Figure 7 ǀ SIRV SUITE Data Libraries. The screenshot shows uploaded SIRV data. The data can be searched for similarities in the meta data, and compared to each other by using the Comparator. The SIRV concordance values provide a rational argument for starting comparisons of the large accompanying data sets of the endogenous RNA.

The data library is managed by the Galaxy instance.

SIRV Suite Data Policy

The data processing service provided by Lexogen GmbH, including SIRV Suite, is a free, public, Internet accessible resource (the “Service”). Data transfer and data storage are not encrypted. If there are restrictions on the way your research data can be stored and used, please consult your local institutional review board or the project principal investigator before uploading it to any public site, including this Service. If you have protected data, large data storage requirements, or short deadlines you are encouraged to set up your own local SIRV Suite instance and not use this Service. Your access to the service may be revoked at any time for reasons deemed necessary by the operators of the Service.

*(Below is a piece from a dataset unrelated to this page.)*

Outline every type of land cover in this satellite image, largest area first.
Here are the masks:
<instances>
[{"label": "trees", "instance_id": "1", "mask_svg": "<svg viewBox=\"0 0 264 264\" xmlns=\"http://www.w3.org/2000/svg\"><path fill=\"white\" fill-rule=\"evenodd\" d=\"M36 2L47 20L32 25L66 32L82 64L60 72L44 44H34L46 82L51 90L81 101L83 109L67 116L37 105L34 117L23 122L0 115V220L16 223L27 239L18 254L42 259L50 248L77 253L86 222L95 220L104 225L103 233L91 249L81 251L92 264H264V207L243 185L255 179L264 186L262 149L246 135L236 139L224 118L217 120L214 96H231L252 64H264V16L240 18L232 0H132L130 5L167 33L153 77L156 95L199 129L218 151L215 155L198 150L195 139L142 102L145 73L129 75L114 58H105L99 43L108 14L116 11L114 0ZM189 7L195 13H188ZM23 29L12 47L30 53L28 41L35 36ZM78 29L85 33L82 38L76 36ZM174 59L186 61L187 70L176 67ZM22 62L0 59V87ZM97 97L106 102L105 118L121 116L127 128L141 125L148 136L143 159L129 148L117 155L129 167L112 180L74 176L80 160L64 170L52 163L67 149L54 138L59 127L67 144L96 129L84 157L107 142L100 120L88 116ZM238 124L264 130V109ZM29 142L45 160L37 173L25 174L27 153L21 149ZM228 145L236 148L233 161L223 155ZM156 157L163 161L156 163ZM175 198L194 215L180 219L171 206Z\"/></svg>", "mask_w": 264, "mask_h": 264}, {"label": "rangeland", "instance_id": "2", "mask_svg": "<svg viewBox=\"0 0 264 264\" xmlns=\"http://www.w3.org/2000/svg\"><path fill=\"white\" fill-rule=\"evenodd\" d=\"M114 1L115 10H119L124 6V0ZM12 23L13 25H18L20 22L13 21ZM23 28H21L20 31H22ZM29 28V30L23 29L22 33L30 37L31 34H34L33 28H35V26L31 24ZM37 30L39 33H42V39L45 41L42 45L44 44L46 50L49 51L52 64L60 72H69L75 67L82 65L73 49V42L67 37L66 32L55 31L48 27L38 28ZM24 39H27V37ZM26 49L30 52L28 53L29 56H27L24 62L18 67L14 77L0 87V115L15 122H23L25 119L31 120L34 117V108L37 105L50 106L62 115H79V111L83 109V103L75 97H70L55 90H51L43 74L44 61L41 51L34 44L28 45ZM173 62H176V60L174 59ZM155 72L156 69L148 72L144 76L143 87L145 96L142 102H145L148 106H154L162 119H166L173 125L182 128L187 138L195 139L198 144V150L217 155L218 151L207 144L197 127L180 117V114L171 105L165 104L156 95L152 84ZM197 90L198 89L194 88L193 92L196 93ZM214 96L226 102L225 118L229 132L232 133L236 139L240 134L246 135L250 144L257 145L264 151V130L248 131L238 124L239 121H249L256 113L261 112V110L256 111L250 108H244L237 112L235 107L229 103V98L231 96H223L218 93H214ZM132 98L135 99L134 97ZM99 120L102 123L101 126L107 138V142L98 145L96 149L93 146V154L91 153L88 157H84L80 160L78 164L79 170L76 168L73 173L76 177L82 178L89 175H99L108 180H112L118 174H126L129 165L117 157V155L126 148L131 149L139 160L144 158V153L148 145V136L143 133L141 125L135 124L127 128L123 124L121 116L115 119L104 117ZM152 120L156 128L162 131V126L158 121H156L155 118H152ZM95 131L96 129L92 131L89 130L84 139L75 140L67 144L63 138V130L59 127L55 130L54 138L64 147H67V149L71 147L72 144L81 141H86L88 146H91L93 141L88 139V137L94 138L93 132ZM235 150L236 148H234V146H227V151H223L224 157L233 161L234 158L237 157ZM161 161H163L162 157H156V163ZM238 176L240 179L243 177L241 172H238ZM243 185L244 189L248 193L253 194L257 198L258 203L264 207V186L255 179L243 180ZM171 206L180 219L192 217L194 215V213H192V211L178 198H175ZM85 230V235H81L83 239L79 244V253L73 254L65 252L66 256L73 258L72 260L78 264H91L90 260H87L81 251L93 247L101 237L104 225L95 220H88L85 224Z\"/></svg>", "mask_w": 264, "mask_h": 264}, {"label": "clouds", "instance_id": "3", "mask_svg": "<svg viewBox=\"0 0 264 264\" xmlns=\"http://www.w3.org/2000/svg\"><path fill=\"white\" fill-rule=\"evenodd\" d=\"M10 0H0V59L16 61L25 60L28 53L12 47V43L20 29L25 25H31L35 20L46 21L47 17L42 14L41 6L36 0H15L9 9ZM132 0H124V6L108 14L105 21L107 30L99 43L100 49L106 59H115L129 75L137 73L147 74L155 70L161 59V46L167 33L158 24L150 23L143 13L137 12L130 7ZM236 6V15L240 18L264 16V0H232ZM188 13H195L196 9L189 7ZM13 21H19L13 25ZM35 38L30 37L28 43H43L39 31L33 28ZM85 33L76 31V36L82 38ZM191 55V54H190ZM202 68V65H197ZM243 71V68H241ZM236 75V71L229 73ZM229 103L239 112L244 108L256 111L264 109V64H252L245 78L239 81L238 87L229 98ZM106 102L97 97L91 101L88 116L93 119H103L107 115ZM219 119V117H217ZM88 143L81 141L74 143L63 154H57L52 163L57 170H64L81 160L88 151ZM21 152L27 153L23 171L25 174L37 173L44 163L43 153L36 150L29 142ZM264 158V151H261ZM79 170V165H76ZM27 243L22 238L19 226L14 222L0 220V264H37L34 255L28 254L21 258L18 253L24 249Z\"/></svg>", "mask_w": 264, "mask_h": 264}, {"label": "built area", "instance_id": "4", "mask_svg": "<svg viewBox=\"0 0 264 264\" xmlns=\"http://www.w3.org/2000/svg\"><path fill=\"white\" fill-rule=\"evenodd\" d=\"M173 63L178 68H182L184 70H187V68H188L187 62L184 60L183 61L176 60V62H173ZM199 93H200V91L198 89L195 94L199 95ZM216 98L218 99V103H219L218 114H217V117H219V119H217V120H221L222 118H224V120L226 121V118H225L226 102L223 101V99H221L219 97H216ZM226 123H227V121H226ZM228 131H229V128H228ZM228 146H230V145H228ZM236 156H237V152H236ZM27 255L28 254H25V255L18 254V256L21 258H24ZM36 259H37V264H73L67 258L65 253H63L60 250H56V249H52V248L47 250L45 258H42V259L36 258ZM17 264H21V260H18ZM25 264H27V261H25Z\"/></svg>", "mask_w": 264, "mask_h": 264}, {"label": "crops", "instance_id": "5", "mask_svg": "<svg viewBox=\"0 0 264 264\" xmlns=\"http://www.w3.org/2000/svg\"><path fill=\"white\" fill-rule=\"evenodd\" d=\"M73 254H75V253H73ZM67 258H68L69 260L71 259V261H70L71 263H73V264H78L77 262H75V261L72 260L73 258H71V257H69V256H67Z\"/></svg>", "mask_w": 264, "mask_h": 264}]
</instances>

You may choose to register an account with the Service. Your registration data is primarily used so you may persistently store data on the Service and use advanced SIRV Suite features such as sharing and workflows. The operators of the Service will not provide your registration data to any third party unless required to do so by law. Your access to the Service is provided under the condition that you abide by any published quotas on data storage, job submissions, or any other limitations placed on the public Service. Attempts to subvert these limits by creating multiple accounts or through any other method may result in termination of all associated accounts.

The Service is provided to you on an “AS IS” BASIS and WITHOUT WARRANTY, either express or implied, including, without limitation, the warranties of non-infringement, merchantability or fitness for a particular purpose. THE ENTIRE RISK AS TO THE QUALITY OF THE SERVICE IS WITH YOU. This DISCLAIMER OF WARRANTY constitutes an essential part of this service agreement.

Under no circumstances and under no legal theory, whether in tort (including negligence), contract, or otherwise, shall Lexogen GmbH be liable to anyone for any indirect, special, incidental, or consequential damages of any character arising as a result of the use of this Service including, without limitation, damages for loss of goodwill, work stoppage, computer failure or malfunction, or any and all other commercial damages or losses. This limitation of liability shall not apply to the extent applicable law prohibits such limitation.